If you show me how to get Docker to install DRIVERS as well, I'm all in on providing Docker Images as an alternative installation.  I'd love to do a whole brainstorming on just that one topic because I really love the workflow of a basically-zero-install for all kinds of software.  I just can't get the virtualizing "layers" that exist today to handle all of the software I need for a good T&M application.  There is always some part that they want me to just include in the base install layer.

Do you want the drivers to work? As in, do you want your actual T&M application to run from a Docker container? Or are you instead wanting to build something (perhaps exe) in a Docker container that uses the drivers (e.g. DAQmx)?

 

I demoed using Docker to build an application for cRIO at last year's GLA summit, if the latter (including running it successfully on actual hardware), and separately I believe I had installable DAQmx builds, although my demo didn't include any DAQmx code...

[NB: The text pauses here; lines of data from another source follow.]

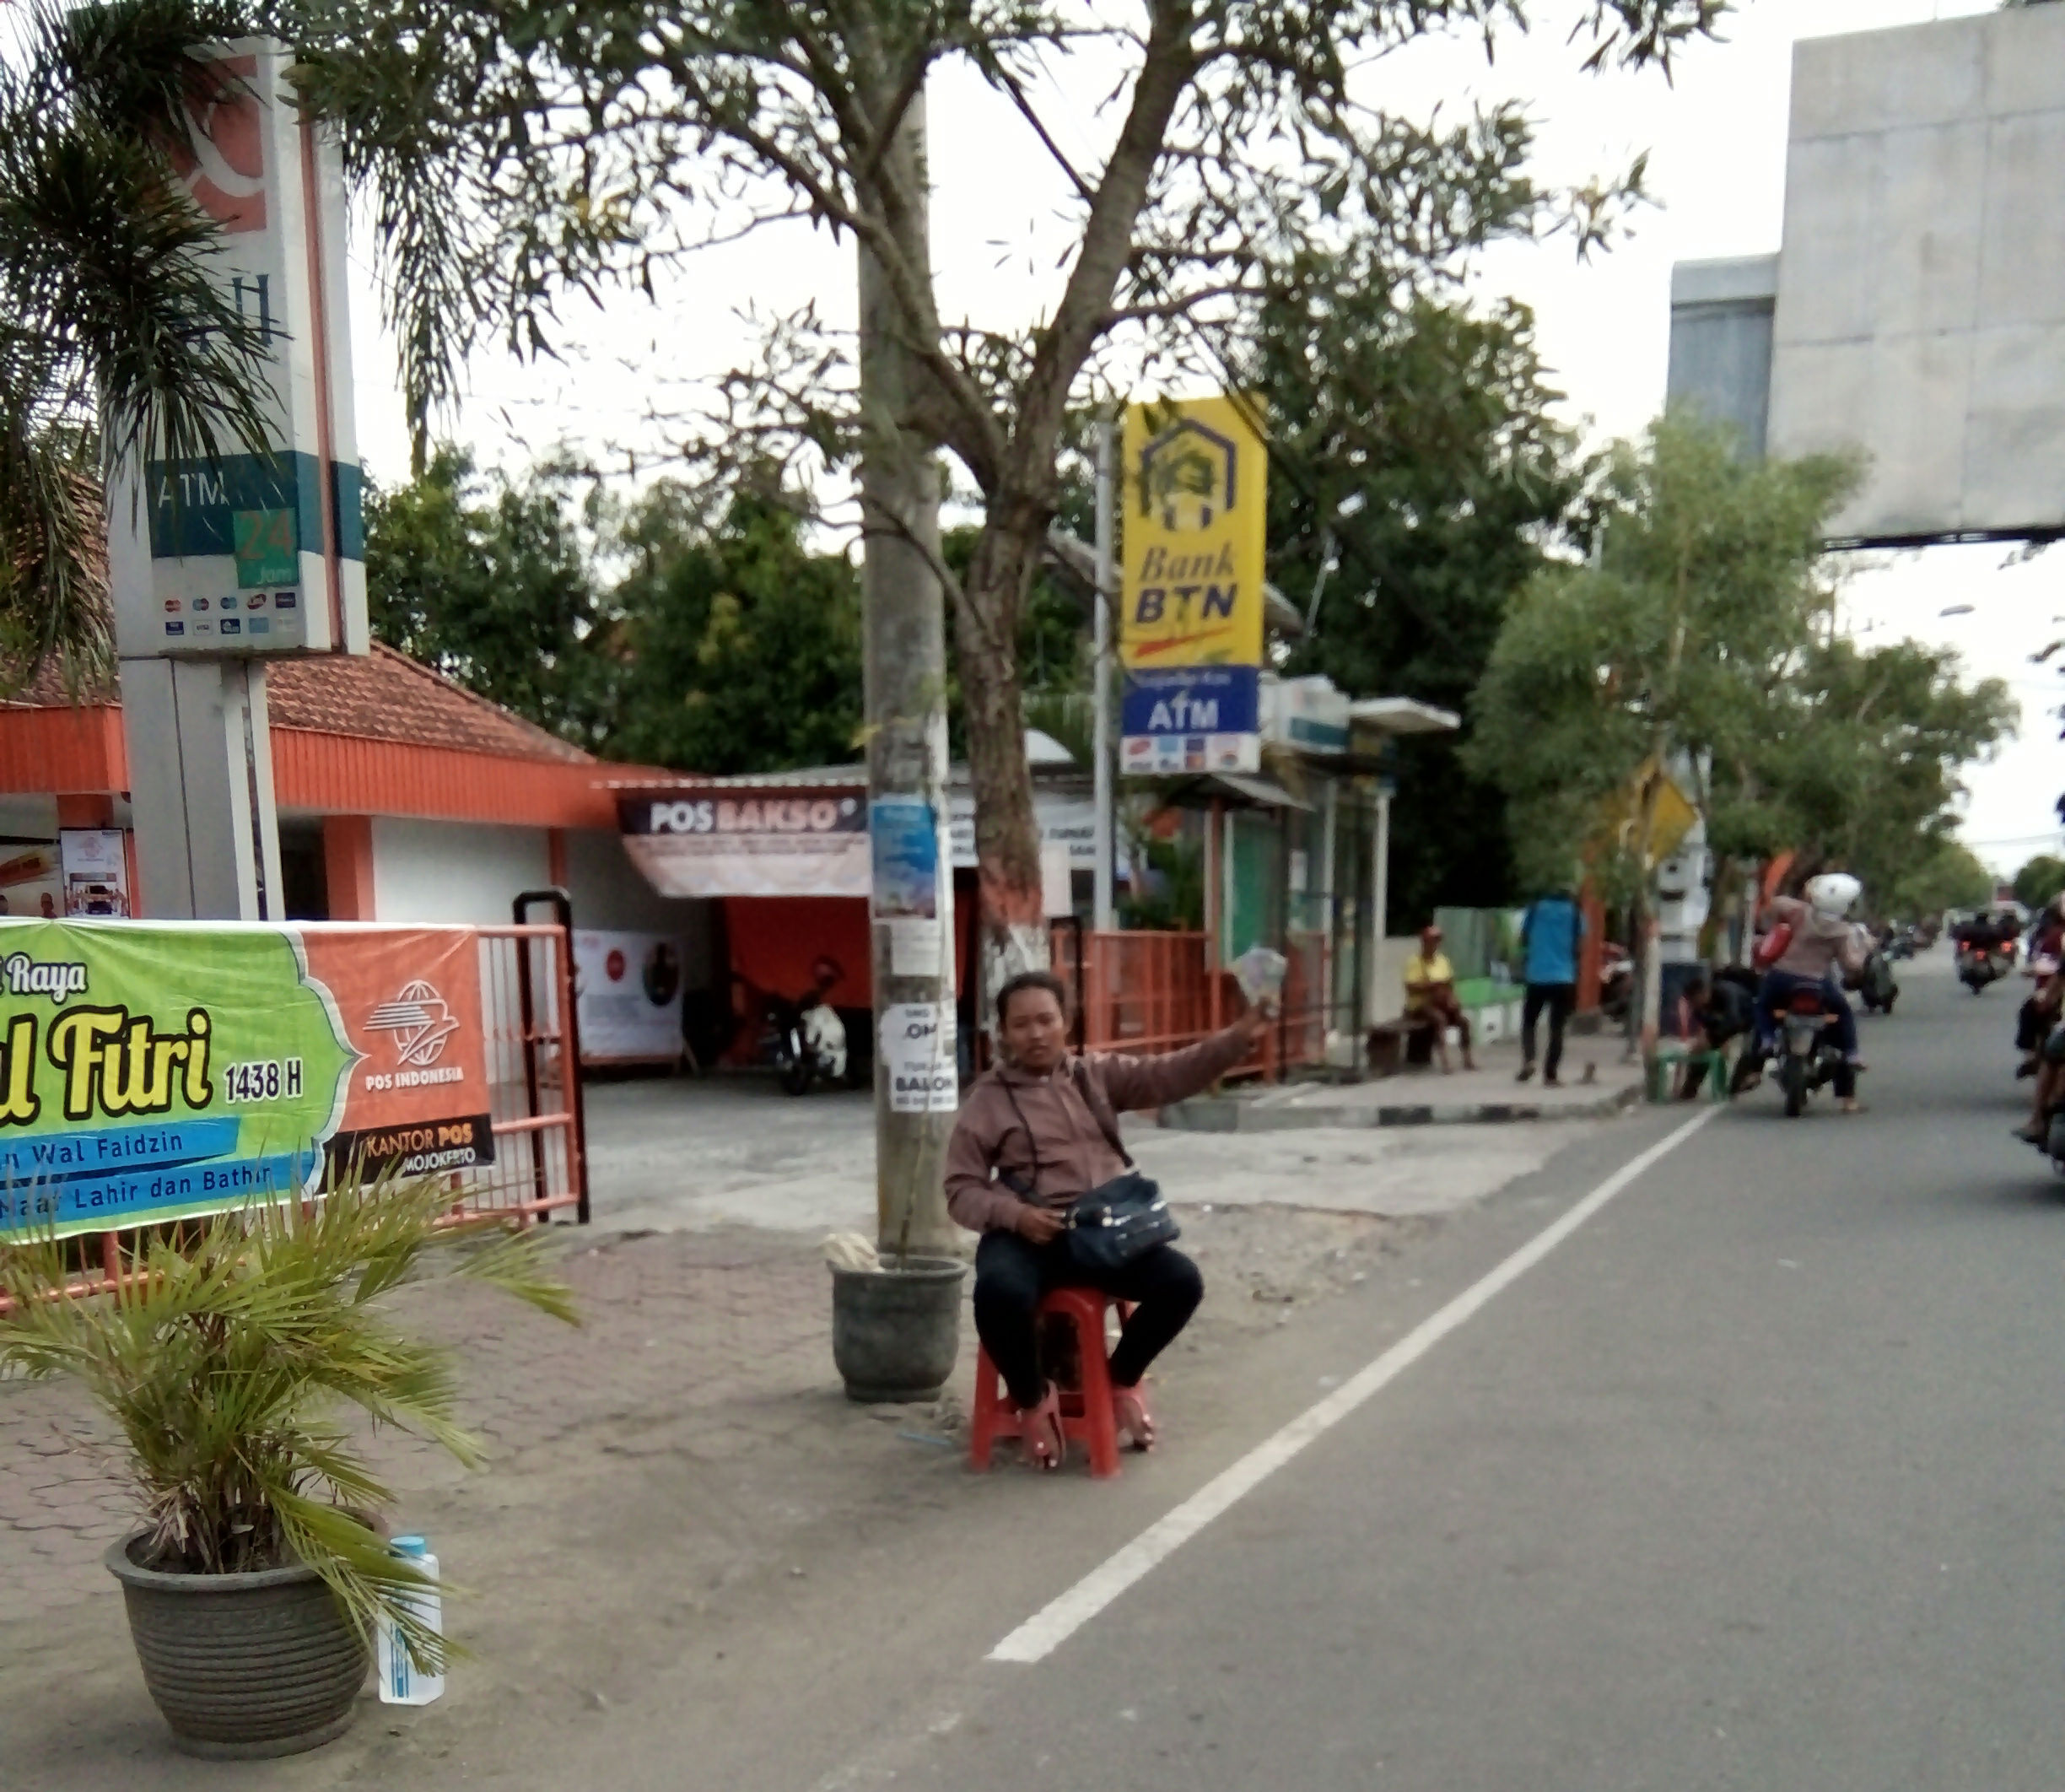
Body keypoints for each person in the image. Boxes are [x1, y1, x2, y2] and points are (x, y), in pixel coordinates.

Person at [945, 971, 1273, 1471]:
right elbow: (960, 1189)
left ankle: (1118, 1380)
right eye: (1021, 1025)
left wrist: (1236, 1040)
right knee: (997, 1296)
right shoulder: (986, 1101)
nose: (1035, 1034)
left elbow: (1170, 1073)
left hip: (1102, 1234)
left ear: (1065, 1022)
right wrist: (1015, 1215)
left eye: (1045, 1020)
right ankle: (1034, 1399)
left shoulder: (1094, 1076)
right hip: (1028, 1234)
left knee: (1181, 1282)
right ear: (1003, 1034)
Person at [1754, 872, 1872, 1112]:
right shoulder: (1842, 931)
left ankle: (1766, 1039)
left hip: (1782, 977)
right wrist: (1865, 950)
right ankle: (1852, 1054)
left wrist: (1775, 924)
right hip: (1817, 983)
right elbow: (1851, 965)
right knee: (1843, 1012)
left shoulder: (1799, 912)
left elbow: (1776, 904)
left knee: (1762, 1005)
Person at [1515, 888, 1585, 1087]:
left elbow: (1523, 938)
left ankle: (1529, 1059)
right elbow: (1579, 947)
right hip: (1564, 977)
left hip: (1537, 975)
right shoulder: (1575, 913)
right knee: (1557, 1028)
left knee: (1529, 1022)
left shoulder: (1535, 909)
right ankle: (1551, 1074)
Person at [1403, 923, 1475, 1073]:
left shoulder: (1442, 961)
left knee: (1464, 1021)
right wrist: (1432, 987)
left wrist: (1452, 998)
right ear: (1424, 942)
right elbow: (1411, 987)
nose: (1435, 944)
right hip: (1420, 1004)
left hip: (1442, 1002)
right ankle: (1445, 1061)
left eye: (1437, 941)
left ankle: (1468, 1059)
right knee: (1439, 1019)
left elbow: (1450, 984)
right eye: (1431, 941)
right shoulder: (1414, 962)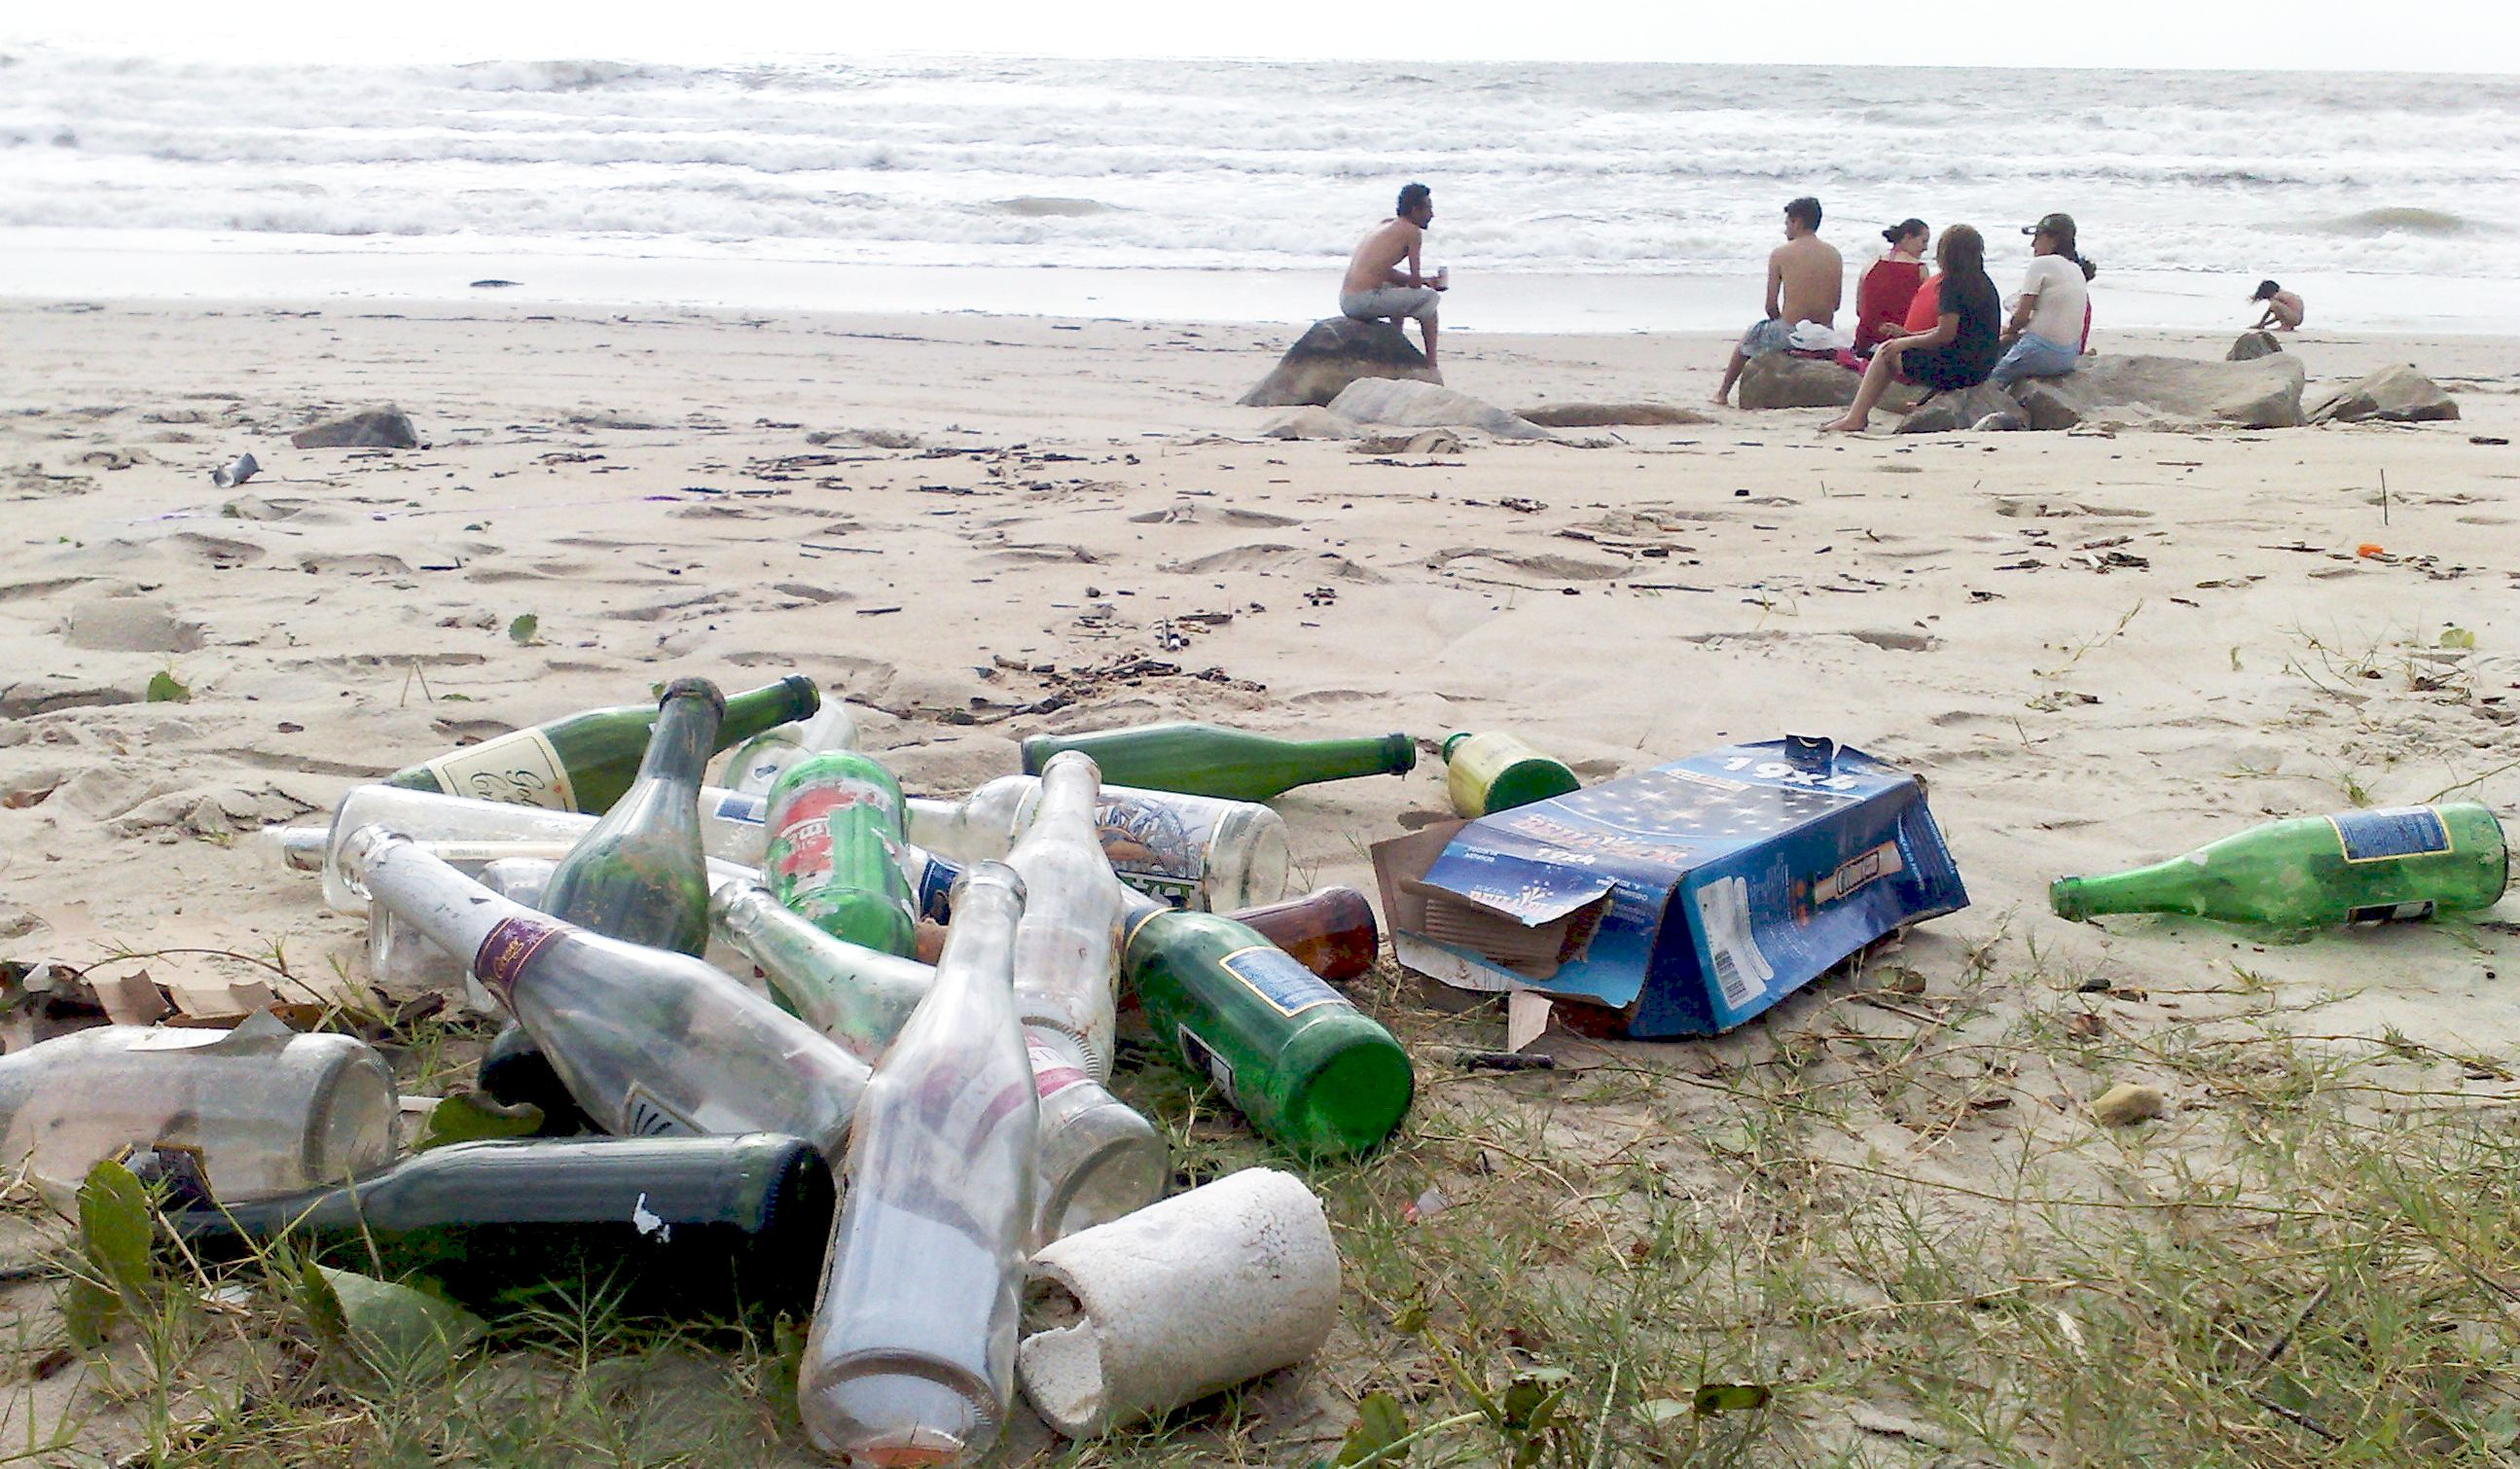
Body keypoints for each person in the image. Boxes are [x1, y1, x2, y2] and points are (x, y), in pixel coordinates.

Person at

For the former, I'm not so sure - but I think NI/you could perhaps make it possible... If you DM me or send an email, I can give you more information about the specific nipkg files that I had problems with installing inside a Docker container - you might be able to indicate if you believe these are true blockers or not...

 


@EricR wrote:

The main thing we added in 2021 is the ability to leave the LabVIEW layer unactivated (since you aren't sure of which computer you are spinning the image up on) and just calling the activation as a setup step using command lines/scripts.  You couldn't do that before so the activation step was always a pain.


I'm hopeful that this is great news. Will it work with all licenses? (I believe VLMs already had an easier time with Docker...)

What are the restrictions? (Or will this information be part of NI-Connect and not yet publicly shared?)